■ **PROMPT**
Reproduce the lines below verbatim, with the pictures omitted.

(RECORDS PROVIDED)

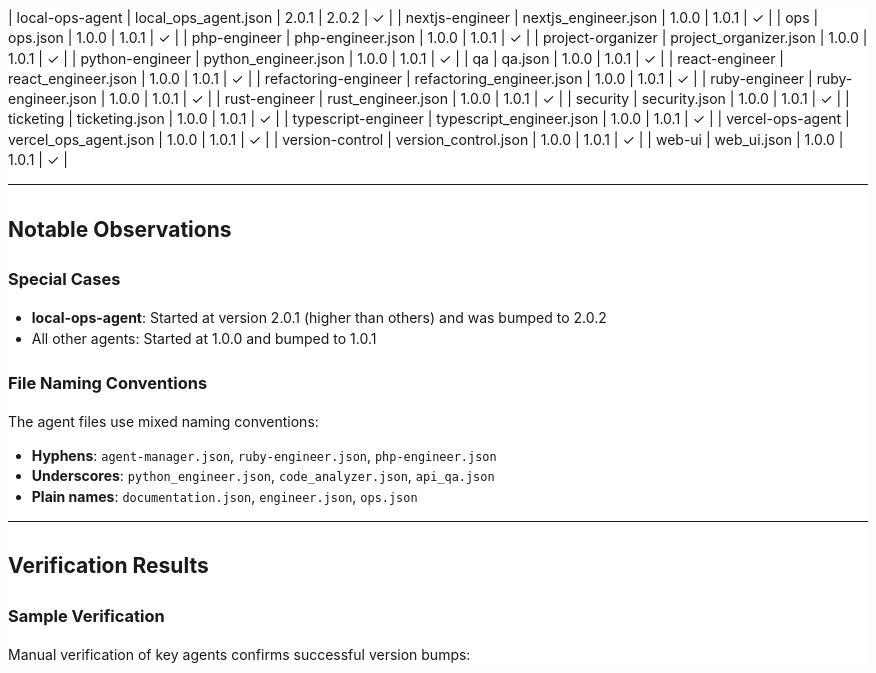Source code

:| local-ops-agent           | local_ops_agent.json           | 2.0.1       | 2.0.2       | ✓      |
| nextjs-engineer           | nextjs_engineer.json           | 1.0.0       | 1.0.1       | ✓      |
| ops                       | ops.json                       | 1.0.0       | 1.0.1       | ✓      |
| php-engineer              | php-engineer.json              | 1.0.0       | 1.0.1       | ✓      |
| project-organizer         | project_organizer.json         | 1.0.0       | 1.0.1       | ✓      |
| python-engineer           | python_engineer.json           | 1.0.0       | 1.0.1       | ✓      |
| qa                        | qa.json                        | 1.0.0       | 1.0.1       | ✓      |
| react-engineer            | react_engineer.json            | 1.0.0       | 1.0.1       | ✓      |
| refactoring-engineer      | refactoring_engineer.json      | 1.0.0       | 1.0.1       | ✓      |
| ruby-engineer             | ruby-engineer.json             | 1.0.0       | 1.0.1       | ✓      |
| rust-engineer             | rust_engineer.json             | 1.0.0       | 1.0.1       | ✓      |
| security                  | security.json                  | 1.0.0       | 1.0.1       | ✓      |
| ticketing                 | ticketing.json                 | 1.0.0       | 1.0.1       | ✓      |
| typescript-engineer       | typescript_engineer.json       | 1.0.0       | 1.0.1       | ✓      |
| vercel-ops-agent          | vercel_ops_agent.json          | 1.0.0       | 1.0.1       | ✓      |
| version-control           | version_control.json           | 1.0.0       | 1.0.1       | ✓      |
| web-ui                    | web_ui.json                    | 1.0.0       | 1.0.1       | ✓      |

---

## Notable Observations

### Special Cases
- **local-ops-agent**: Started at version 2.0.1 (higher than others) and was bumped to 2.0.2
- All other agents: Started at 1.0.0 and bumped to 1.0.1

### File Naming Conventions
The agent files use mixed naming conventions:
- **Hyphens**: `agent-manager.json`, `ruby-engineer.json`, `php-engineer.json`
- **Underscores**: `python_engineer.json`, `code_analyzer.json`, `api_qa.json`
- **Plain names**: `documentation.json`, `engineer.json`, `ops.json`

---

## Verification Results

### Sample Verification
Manual verification of key agents confirms successful version bumps:
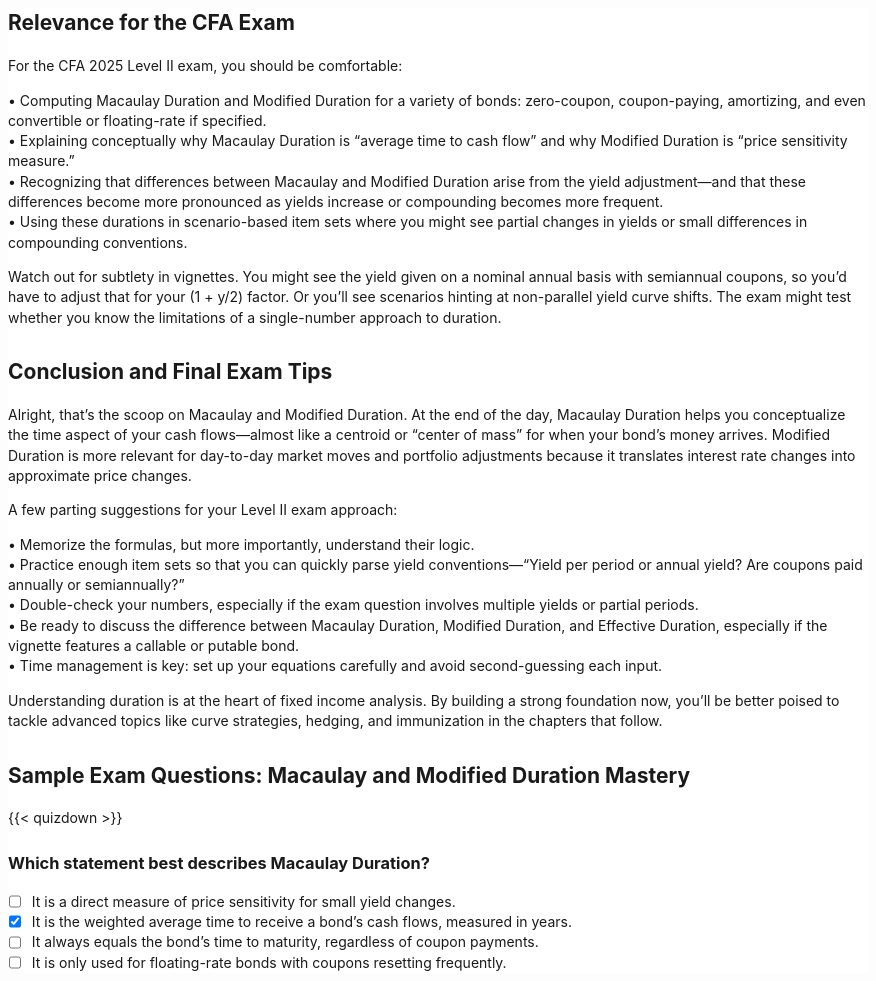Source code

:## Relevance for the CFA Exam

For the CFA 2025 Level II exam, you should be comfortable:

• Computing Macaulay Duration and Modified Duration for a variety of bonds: zero-coupon, coupon-paying, amortizing, and even convertible or floating-rate if specified.  
• Explaining conceptually why Macaulay Duration is “average time to cash flow” and why Modified Duration is “price sensitivity measure.”  
• Recognizing that differences between Macaulay and Modified Duration arise from the yield adjustment—and that these differences become more pronounced as yields increase or compounding becomes more frequent.  
• Using these durations in scenario-based item sets where you might see partial changes in yields or small differences in compounding conventions.  

Watch out for subtlety in vignettes. You might see the yield given on a nominal annual basis with semiannual coupons, so you’d have to adjust that for your (1 + y/2) factor. Or you’ll see scenarios hinting at non-parallel yield curve shifts. The exam might test whether you know the limitations of a single-number approach to duration.  

## Conclusion and Final Exam Tips

Alright, that’s the scoop on Macaulay and Modified Duration. At the end of the day, Macaulay Duration helps you conceptualize the time aspect of your cash flows—almost like a centroid or “center of mass” for when your bond’s money arrives. Modified Duration is more relevant for day-to-day market moves and portfolio adjustments because it translates interest rate changes into approximate price changes.

A few parting suggestions for your Level II exam approach:

• Memorize the formulas, but more importantly, understand their logic.  
• Practice enough item sets so that you can quickly parse yield conventions—“Yield per period or annual yield? Are coupons paid annually or semiannually?”  
• Double-check your numbers, especially if the exam question involves multiple yields or partial periods.  
• Be ready to discuss the difference between Macaulay Duration, Modified Duration, and Effective Duration, especially if the vignette features a callable or putable bond.  
• Time management is key: set up your equations carefully and avoid second-guessing each input.  

Understanding duration is at the heart of fixed income analysis. By building a strong foundation now, you’ll be better poised to tackle advanced topics like curve strategies, hedging, and immunization in the chapters that follow.

## Sample Exam Questions: Macaulay and Modified Duration Mastery

{{< quizdown >}}

### Which statement best describes Macaulay Duration?
- [ ] It is a direct measure of price sensitivity for small yield changes.  
- [x] It is the weighted average time to receive a bond’s cash flows, measured in years.  
- [ ] It always equals the bond’s time to maturity, regardless of coupon payments.  
- [ ] It is only used for floating-rate bonds with coupons resetting frequently.
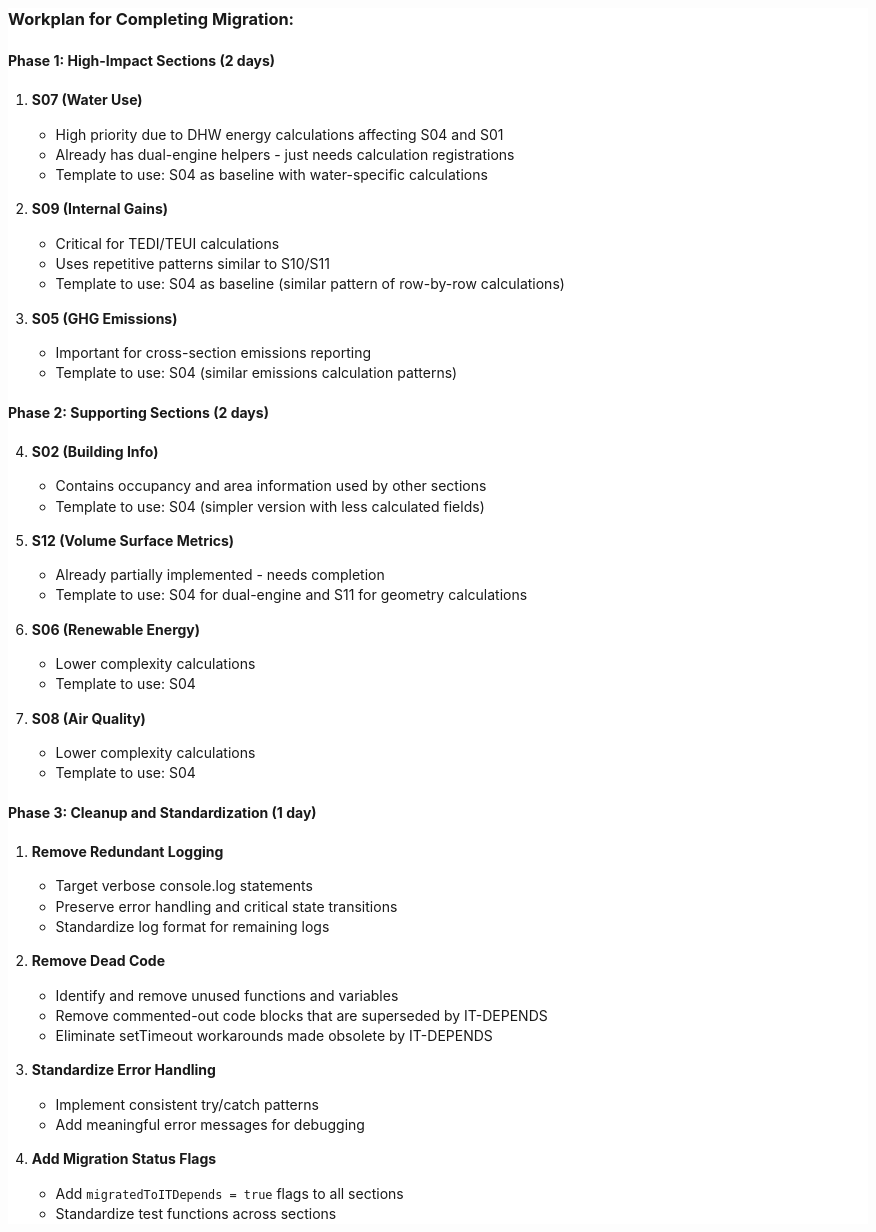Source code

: ### Workplan for Completing Migration:

#### Phase 1: High-Impact Sections (2 days)

1. **S07 (Water Use)**
   - High priority due to DHW energy calculations affecting S04 and S01
   - Already has dual-engine helpers - just needs calculation registrations
   - Template to use: S04 as baseline with water-specific calculations

2. **S09 (Internal Gains)**
   - Critical for TEDI/TEUI calculations
   - Uses repetitive patterns similar to S10/S11
   - Template to use: S04 as baseline (similar pattern of row-by-row calculations)

3. **S05 (GHG Emissions)**
   - Important for cross-section emissions reporting
   - Template to use: S04 (similar emissions calculation patterns)

#### Phase 2: Supporting Sections (2 days)

4. **S02 (Building Info)**
   - Contains occupancy and area information used by other sections
   - Template to use: S04 (simpler version with less calculated fields)

5. **S12 (Volume Surface Metrics)**
   - Already partially implemented - needs completion
   - Template to use: S04 for dual-engine and S11 for geometry calculations

6. **S06 (Renewable Energy)**
   - Lower complexity calculations
   - Template to use: S04

7. **S08 (Air Quality)**
   - Lower complexity calculations
   - Template to use: S04

#### Phase 3: Cleanup and Standardization (1 day)

1. **Remove Redundant Logging**
   - Target verbose console.log statements
   - Preserve error handling and critical state transitions
   - Standardize log format for remaining logs

2. **Remove Dead Code**
   - Identify and remove unused functions and variables
   - Remove commented-out code blocks that are superseded by IT-DEPENDS
   - Eliminate setTimeout workarounds made obsolete by IT-DEPENDS

3. **Standardize Error Handling**
   - Implement consistent try/catch patterns
   - Add meaningful error messages for debugging

4. **Add Migration Status Flags**
   - Add `migratedToITDepends = true` flags to all sections
   - Standardize test functions across sections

(End RECORDS PROVIDED)

■ **RESULT OF THIS TASK**
Source code

:| local-ops-agent           | local_ops_agent.json           | 2.0.1       | 2.0.2       | ✓      |
| nextjs-engineer           | nextjs_engineer.json           | 1.0.0       | 1.0.1       | ✓      |
| ops                       | ops.json                       | 1.0.0       | 1.0.1       | ✓      |
| php-engineer              | php-engineer.json              | 1.0.0       | 1.0.1       | ✓      |
| project-organizer         | project_organizer.json         | 1.0.0       | 1.0.1       | ✓      |
| python-engineer           | python_engineer.json           | 1.0.0       | 1.0.1       | ✓      |
| qa                        | qa.json                        | 1.0.0       | 1.0.1       | ✓      |
| react-engineer            | react_engineer.json            | 1.0.0       | 1.0.1       | ✓      |
| refactoring-engineer      | refactoring_engineer.json      | 1.0.0       | 1.0.1       | ✓      |
| ruby-engineer             | ruby-engineer.json             | 1.0.0       | 1.0.1       | ✓      |
| rust-engineer             | rust_engineer.json             | 1.0.0       | 1.0.1       | ✓      |
| security                  | security.json                  | 1.0.0       | 1.0.1       | ✓      |
| ticketing                 | ticketing.json                 | 1.0.0       | 1.0.1       | ✓      |
| typescript-engineer       | typescript_engineer.json       | 1.0.0       | 1.0.1       | ✓      |
| vercel-ops-agent          | vercel_ops_agent.json          | 1.0.0       | 1.0.1       | ✓      |
| version-control           | version_control.json           | 1.0.0       | 1.0.1       | ✓      |
| web-ui                    | web_ui.json                    | 1.0.0       | 1.0.1       | ✓      |

---

## Notable Observations

### Special Cases
- **local-ops-agent**: Started at version 2.0.1 (higher than others) and was bumped to 2.0.2
- All other agents: Started at 1.0.0 and bumped to 1.0.1

### File Naming Conventions
The agent files use mixed naming conventions:
- **Hyphens**: `agent-manager.json`, `ruby-engineer.json`, `php-engineer.json`
- **Underscores**: `python_engineer.json`, `code_analyzer.json`, `api_qa.json`
- **Plain names**: `documentation.json`, `engineer.json`, `ops.json`

---

## Verification Results

### Sample Verification
Manual verification of key agents confirms successful version bumps:
Source code

:## Relevance for the CFA Exam

For the CFA 2025 Level II exam, you should be comfortable:

• Computing Macaulay Duration and Modified Duration for a variety of bonds: zero-coupon, coupon-paying, amortizing, and even convertible or floating-rate if specified.  
• Explaining conceptually why Macaulay Duration is “average time to cash flow” and why Modified Duration is “price sensitivity measure.”  
• Recognizing that differences between Macaulay and Modified Duration arise from the yield adjustment—and that these differences become more pronounced as yields increase or compounding becomes more frequent.  
• Using these durations in scenario-based item sets where you might see partial changes in yields or small differences in compounding conventions.  

Watch out for subtlety in vignettes. You might see the yield given on a nominal annual basis with semiannual coupons, so you’d have to adjust that for your (1 + y/2) factor. Or you’ll see scenarios hinting at non-parallel yield curve shifts. The exam might test whether you know the limitations of a single-number approach to duration.  

## Conclusion and Final Exam Tips

Alright, that’s the scoop on Macaulay and Modified Duration. At the end of the day, Macaulay Duration helps you conceptualize the time aspect of your cash flows—almost like a centroid or “center of mass” for when your bond’s money arrives. Modified Duration is more relevant for day-to-day market moves and portfolio adjustments because it translates interest rate changes into approximate price changes.

A few parting suggestions for your Level II exam approach:

• Memorize the formulas, but more importantly, understand their logic.  
• Practice enough item sets so that you can quickly parse yield conventions—“Yield per period or annual yield? Are coupons paid annually or semiannually?”  
• Double-check your numbers, especially if the exam question involves multiple yields or partial periods.  
• Be ready to discuss the difference between Macaulay Duration, Modified Duration, and Effective Duration, especially if the vignette features a callable or putable bond.  
• Time management is key: set up your equations carefully and avoid second-guessing each input.  

Understanding duration is at the heart of fixed income analysis. By building a strong foundation now, you’ll be better poised to tackle advanced topics like curve strategies, hedging, and immunization in the chapters that follow.

## Sample Exam Questions: Macaulay and Modified Duration Mastery

{{< quizdown >}}

### Which statement best describes Macaulay Duration?
- [ ] It is a direct measure of price sensitivity for small yield changes.  
- [x] It is the weighted average time to receive a bond’s cash flows, measured in years.  
- [ ] It always equals the bond’s time to maturity, regardless of coupon payments.  
- [ ] It is only used for floating-rate bonds with coupons resetting frequently.
Source code

: ### Workplan for Completing Migration:

#### Phase 1: High-Impact Sections (2 days)

1. **S07 (Water Use)**
   - High priority due to DHW energy calculations affecting S04 and S01
   - Already has dual-engine helpers - just needs calculation registrations
   - Template to use: S04 as baseline with water-specific calculations

2. **S09 (Internal Gains)**
   - Critical for TEDI/TEUI calculations
   - Uses repetitive patterns similar to S10/S11
   - Template to use: S04 as baseline (similar pattern of row-by-row calculations)

3. **S05 (GHG Emissions)**
   - Important for cross-section emissions reporting
   - Template to use: S04 (similar emissions calculation patterns)

#### Phase 2: Supporting Sections (2 days)

4. **S02 (Building Info)**
   - Contains occupancy and area information used by other sections
   - Template to use: S04 (simpler version with less calculated fields)

5. **S12 (Volume Surface Metrics)**
   - Already partially implemented - needs completion
   - Template to use: S04 for dual-engine and S11 for geometry calculations

6. **S06 (Renewable Energy)**
   - Lower complexity calculations
   - Template to use: S04

7. **S08 (Air Quality)**
   - Lower complexity calculations
   - Template to use: S04

#### Phase 3: Cleanup and Standardization (1 day)

1. **Remove Redundant Logging**
   - Target verbose console.log statements
   - Preserve error handling and critical state transitions
   - Standardize log format for remaining logs

2. **Remove Dead Code**
   - Identify and remove unused functions and variables
   - Remove commented-out code blocks that are superseded by IT-DEPENDS
   - Eliminate setTimeout workarounds made obsolete by IT-DEPENDS

3. **Standardize Error Handling**
   - Implement consistent try/catch patterns
   - Add meaningful error messages for debugging

4. **Add Migration Status Flags**
   - Add `migratedToITDepends = true` flags to all sections
   - Standardize test functions across sections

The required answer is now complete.